Netflix CEO Reed Hastings was paid $24 million last year

Is Netflix unstoppable?
Is Netflix unstoppable?

Netflix CEO Reed Hastings' pay keeps climbing.

Hastings, Netflix's co-founder, took home a total of $24.4 million last year, according to a company filing Monday. His pay rose 5% in 2017 from the year before.

Most of Hastings' paycheck came from stock options the company granted him. Stock options allow employees to buy or sell company shares at a pre-determined price and time. Since options take time to vest, they're widely used as performance incentives.

Hastings' base salary was $850,000 last year, but he was awarded $23.5 million worth of options.

He has not received a cash bonus in the last three years. Netflix's (NFLX) stock has more than tripled in that time.

Hastings' annual salary has fallen in recent years in favor of higher options. That will continue again this year. Hastings' base salary for 2018 will be lowered to $700,000, but options will go up to $28.7 million.

Related: Netflix CEO Reed Hastings to receive nearly $30 million in stock options next year

Chief content officer Ted Sarandos got an 18% raise last year to bring his total pay to $22.4 million. Sarandos got a $9 million cash bonus.

Netflix announced last year that it's eliminating bonuses and transferring them into salaries because of the new tax law. The tax code eliminated a loophole for executive compensation.

In 1993, President Bill Clinton signed a budget with a provision meant to rein in executive pay. The law taxed executive salaries over $1 million a year, but allowed an exemption -- section 162(m) -- for "performance-based" targets. Companies like Netflix used the loophole to deduct bonuses and stock options linked directly to performance.

Now that 162(m) is dead, Neflix is raising executive base salaries.
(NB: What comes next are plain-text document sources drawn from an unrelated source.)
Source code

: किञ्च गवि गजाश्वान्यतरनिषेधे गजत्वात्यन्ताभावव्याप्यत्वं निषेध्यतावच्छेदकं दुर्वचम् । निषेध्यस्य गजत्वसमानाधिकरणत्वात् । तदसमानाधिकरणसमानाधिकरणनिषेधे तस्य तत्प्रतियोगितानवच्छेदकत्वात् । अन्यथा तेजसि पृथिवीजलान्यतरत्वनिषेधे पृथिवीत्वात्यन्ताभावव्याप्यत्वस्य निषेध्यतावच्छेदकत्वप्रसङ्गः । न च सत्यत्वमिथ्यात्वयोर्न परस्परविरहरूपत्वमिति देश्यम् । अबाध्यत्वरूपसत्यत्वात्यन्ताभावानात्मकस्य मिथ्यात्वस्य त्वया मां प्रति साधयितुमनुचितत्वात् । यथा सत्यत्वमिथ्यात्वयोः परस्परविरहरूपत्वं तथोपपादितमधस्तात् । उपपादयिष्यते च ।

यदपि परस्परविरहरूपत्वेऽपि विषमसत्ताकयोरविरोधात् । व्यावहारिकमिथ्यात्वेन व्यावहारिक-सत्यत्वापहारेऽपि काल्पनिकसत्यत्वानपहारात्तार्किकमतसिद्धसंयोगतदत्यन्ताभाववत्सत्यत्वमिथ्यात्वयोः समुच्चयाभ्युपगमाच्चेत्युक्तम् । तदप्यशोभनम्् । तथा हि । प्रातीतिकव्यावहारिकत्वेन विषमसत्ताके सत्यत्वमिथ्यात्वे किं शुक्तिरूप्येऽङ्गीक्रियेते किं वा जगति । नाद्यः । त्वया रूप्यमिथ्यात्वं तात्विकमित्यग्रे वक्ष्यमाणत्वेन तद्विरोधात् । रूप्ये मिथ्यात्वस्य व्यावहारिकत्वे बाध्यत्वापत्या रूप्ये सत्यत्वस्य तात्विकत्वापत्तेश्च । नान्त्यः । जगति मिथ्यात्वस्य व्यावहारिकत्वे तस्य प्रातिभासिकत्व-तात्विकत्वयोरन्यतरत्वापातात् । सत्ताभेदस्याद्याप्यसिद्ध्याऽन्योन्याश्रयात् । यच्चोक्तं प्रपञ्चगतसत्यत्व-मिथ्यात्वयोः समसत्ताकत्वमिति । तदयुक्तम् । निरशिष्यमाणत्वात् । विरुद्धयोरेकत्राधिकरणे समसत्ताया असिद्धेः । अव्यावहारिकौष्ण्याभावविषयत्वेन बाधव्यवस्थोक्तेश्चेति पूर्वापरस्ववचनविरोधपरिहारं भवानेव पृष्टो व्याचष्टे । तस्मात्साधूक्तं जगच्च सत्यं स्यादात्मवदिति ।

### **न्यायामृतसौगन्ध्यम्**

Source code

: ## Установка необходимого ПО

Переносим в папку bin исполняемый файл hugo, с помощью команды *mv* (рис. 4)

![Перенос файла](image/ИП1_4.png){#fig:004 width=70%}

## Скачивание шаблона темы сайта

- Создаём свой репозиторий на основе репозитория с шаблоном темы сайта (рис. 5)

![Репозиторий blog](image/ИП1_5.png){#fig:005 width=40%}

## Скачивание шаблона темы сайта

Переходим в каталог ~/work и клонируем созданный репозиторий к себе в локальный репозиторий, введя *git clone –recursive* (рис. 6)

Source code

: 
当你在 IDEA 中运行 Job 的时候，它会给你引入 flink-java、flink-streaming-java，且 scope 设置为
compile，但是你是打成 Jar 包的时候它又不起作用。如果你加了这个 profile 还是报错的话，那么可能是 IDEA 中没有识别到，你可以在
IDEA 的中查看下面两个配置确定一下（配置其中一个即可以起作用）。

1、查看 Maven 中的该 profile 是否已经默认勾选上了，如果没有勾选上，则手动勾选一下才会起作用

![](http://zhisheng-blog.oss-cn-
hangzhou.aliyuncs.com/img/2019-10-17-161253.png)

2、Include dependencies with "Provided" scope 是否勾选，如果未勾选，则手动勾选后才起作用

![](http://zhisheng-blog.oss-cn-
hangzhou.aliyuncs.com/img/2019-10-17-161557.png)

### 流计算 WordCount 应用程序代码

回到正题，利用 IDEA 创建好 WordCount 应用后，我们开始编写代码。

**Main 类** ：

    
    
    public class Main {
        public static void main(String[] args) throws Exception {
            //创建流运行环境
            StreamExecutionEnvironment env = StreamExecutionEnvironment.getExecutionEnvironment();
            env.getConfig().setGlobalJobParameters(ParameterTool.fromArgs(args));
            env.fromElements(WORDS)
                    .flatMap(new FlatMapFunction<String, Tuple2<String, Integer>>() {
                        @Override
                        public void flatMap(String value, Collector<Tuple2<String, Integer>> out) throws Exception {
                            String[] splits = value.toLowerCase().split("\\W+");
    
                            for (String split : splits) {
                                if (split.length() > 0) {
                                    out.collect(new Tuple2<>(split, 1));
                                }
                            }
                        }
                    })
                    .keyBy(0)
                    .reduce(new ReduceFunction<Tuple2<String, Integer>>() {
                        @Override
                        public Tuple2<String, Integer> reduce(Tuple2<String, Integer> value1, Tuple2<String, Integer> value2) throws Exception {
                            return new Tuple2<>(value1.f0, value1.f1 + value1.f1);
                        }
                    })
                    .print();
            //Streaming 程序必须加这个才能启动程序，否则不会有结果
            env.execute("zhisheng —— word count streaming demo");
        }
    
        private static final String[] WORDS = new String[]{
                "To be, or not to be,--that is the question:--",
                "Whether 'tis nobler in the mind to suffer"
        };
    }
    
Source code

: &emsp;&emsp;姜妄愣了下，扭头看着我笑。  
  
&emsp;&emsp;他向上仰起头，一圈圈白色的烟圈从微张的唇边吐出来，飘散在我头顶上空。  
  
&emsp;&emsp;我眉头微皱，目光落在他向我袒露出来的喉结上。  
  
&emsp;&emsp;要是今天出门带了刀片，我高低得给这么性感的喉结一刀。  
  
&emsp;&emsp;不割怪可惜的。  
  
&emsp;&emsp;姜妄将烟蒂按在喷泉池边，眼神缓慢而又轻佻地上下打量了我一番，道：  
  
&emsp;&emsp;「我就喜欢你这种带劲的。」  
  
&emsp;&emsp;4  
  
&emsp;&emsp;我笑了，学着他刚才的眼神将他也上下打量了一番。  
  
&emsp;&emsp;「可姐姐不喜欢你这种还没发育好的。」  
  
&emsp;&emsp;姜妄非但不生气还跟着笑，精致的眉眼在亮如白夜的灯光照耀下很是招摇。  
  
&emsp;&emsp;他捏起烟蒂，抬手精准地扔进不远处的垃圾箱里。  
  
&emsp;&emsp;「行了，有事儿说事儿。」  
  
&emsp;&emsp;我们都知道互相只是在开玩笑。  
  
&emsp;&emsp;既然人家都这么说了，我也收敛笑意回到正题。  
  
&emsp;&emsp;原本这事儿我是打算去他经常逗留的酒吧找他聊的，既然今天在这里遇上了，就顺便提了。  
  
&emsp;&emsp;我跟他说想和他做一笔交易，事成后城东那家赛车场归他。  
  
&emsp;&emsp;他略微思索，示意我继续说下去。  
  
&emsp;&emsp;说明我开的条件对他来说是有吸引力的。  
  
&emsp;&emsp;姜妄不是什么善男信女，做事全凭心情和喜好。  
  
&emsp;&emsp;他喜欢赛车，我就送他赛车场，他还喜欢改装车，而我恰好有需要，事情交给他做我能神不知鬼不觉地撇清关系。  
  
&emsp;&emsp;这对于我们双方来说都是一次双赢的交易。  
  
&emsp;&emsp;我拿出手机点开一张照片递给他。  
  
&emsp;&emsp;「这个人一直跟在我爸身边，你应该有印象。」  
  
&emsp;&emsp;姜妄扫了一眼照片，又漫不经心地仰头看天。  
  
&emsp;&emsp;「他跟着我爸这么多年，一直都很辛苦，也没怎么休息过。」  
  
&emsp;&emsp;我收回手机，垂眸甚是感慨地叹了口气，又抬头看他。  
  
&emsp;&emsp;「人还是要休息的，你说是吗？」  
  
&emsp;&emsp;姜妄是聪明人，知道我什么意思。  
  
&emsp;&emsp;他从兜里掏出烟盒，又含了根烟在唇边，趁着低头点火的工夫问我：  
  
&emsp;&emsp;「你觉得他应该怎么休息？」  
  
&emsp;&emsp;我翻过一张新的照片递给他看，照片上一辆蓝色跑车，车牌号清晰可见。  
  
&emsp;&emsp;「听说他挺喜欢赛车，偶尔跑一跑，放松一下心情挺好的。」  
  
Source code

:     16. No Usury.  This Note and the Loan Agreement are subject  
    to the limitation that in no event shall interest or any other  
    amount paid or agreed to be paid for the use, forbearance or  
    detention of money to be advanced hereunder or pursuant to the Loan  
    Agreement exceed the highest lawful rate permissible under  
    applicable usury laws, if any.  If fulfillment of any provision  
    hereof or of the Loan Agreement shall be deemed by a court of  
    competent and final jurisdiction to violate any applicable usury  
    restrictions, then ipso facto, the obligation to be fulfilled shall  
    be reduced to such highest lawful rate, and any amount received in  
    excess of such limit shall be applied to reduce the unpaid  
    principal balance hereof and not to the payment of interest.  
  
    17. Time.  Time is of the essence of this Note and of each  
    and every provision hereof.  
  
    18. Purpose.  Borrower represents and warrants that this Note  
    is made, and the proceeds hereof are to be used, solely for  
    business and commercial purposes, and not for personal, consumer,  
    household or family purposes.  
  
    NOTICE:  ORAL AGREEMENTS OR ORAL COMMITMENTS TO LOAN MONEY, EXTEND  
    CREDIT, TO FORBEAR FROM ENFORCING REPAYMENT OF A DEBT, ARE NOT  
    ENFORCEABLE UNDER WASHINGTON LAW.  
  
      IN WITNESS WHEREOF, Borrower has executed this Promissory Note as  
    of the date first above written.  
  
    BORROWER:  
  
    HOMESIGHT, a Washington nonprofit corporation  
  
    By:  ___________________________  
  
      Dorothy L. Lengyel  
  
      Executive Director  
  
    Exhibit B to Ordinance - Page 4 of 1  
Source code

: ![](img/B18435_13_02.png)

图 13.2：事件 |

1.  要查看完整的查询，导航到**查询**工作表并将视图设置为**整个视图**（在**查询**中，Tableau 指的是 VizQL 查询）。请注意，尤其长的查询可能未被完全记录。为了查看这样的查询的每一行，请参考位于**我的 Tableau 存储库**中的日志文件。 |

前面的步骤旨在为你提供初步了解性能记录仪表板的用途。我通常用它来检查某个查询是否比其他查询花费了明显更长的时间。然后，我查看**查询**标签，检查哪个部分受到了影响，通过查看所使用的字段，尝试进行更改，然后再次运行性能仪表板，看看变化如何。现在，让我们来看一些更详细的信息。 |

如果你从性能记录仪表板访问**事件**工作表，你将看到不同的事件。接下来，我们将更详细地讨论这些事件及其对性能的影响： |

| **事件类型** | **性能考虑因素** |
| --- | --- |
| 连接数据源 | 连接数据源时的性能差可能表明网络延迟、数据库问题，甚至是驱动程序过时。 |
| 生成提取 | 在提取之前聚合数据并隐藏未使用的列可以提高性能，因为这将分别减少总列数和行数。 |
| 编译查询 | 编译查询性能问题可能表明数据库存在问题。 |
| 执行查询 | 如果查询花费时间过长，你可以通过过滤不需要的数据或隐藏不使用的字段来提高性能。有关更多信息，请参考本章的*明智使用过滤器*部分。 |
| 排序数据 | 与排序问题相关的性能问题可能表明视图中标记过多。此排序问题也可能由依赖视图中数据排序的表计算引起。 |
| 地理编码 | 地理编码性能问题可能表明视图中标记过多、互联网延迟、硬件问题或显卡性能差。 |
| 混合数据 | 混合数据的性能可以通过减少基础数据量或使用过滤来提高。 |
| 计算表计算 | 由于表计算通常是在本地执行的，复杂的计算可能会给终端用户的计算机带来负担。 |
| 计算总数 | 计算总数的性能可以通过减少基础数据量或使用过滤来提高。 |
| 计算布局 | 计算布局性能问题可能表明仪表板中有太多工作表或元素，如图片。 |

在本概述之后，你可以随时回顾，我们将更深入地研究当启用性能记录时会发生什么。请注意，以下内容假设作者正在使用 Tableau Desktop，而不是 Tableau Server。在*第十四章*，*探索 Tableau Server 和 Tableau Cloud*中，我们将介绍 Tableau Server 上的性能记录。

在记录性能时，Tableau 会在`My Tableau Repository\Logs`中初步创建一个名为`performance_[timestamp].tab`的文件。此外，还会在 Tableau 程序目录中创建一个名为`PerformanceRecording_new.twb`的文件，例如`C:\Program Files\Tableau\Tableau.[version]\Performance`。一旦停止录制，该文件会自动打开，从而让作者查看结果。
Related: Netflix to spend up to $8 billion on programming next year

Sarandos received a $1 million salary in 2017, but it will jump to $12 million in 2018 and he'll get $14.2 million in options. Chief product officer Greg Peters got a $1 million salary last year, and it will climb to $6 million this year.

"They're just going to go to the salary they wanted to do in the first place," said Alan Johnson, a financial compensation expert who runs the consulting firm Johnson & Associates. "The only reason you would change it because of the tax law is because you never believed in bonuses."

One of Netflix's shareholders is now suing the company, alleging the cash bonuses were improperly doled out.

The City of Birmingham Relief and Retirement System filed a lawsuit earlier this month claiming that Netflix "rigged the compensation process, guaranteeing Netflix officers huge cash payments while misleading investors into believing that these payments were justified by attainment of real performance goals."

Netflix did not immediately respond to request for comment on the suit.

Netflix is one of the only companies to make the bonus change in the aftermath of the tax overhaul, said Dan Marcec, director of content at Equilar, an executive data firm.

Marcec doesn't expect many companies to eliminate performance bonuses either since they're a tool to reward executives for creating shareholder value.

In 2016, the median performance-based executive compensation package was more than five times the median salary for S&P 500 companies, according to Equilar.